> **Exercise description**
Please list, word for word, each line in the items below that contains the string "mmHg".

> **Record set**
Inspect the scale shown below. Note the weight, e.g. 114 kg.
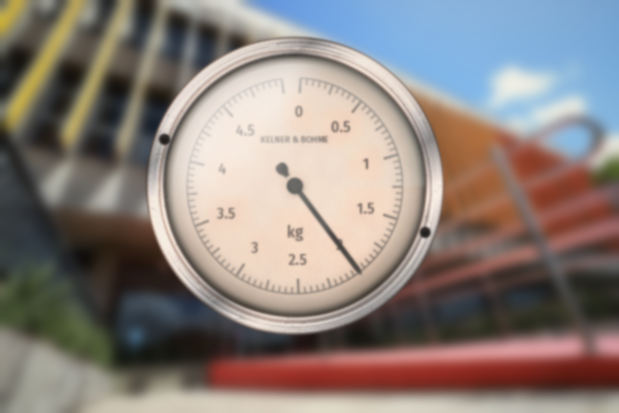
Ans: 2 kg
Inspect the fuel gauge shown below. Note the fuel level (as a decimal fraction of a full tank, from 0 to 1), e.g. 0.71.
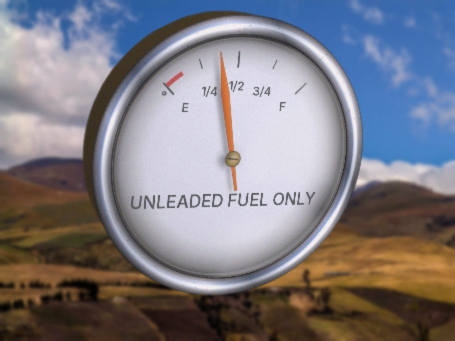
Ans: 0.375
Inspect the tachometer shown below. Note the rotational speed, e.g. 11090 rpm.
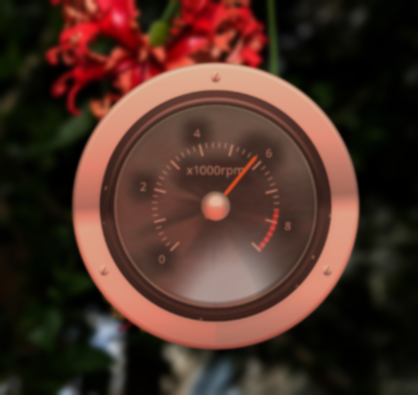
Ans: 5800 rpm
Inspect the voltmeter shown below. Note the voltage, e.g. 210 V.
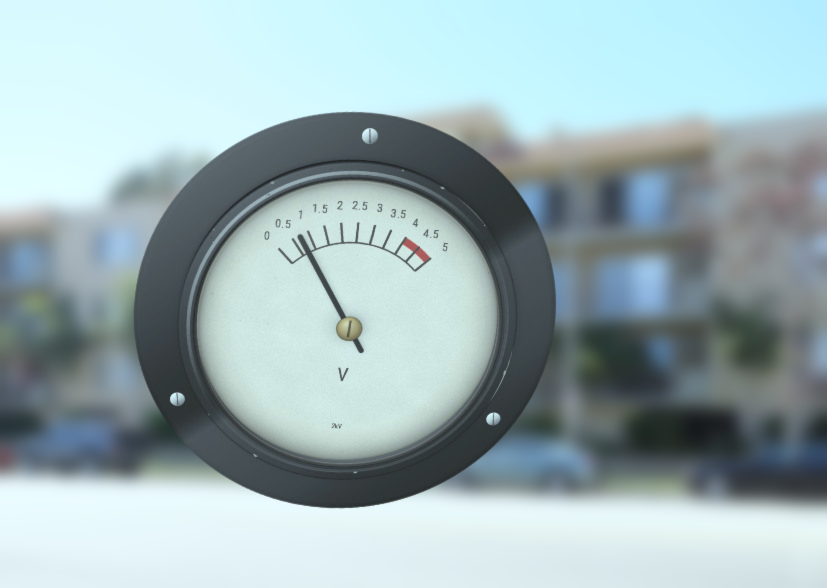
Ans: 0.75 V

--

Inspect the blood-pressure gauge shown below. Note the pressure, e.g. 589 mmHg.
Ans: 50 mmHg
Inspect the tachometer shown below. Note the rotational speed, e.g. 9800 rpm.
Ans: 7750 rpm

> **Solution to this task**
Inspect the blood-pressure gauge shown below. Note the pressure, e.g. 589 mmHg.
Ans: 50 mmHg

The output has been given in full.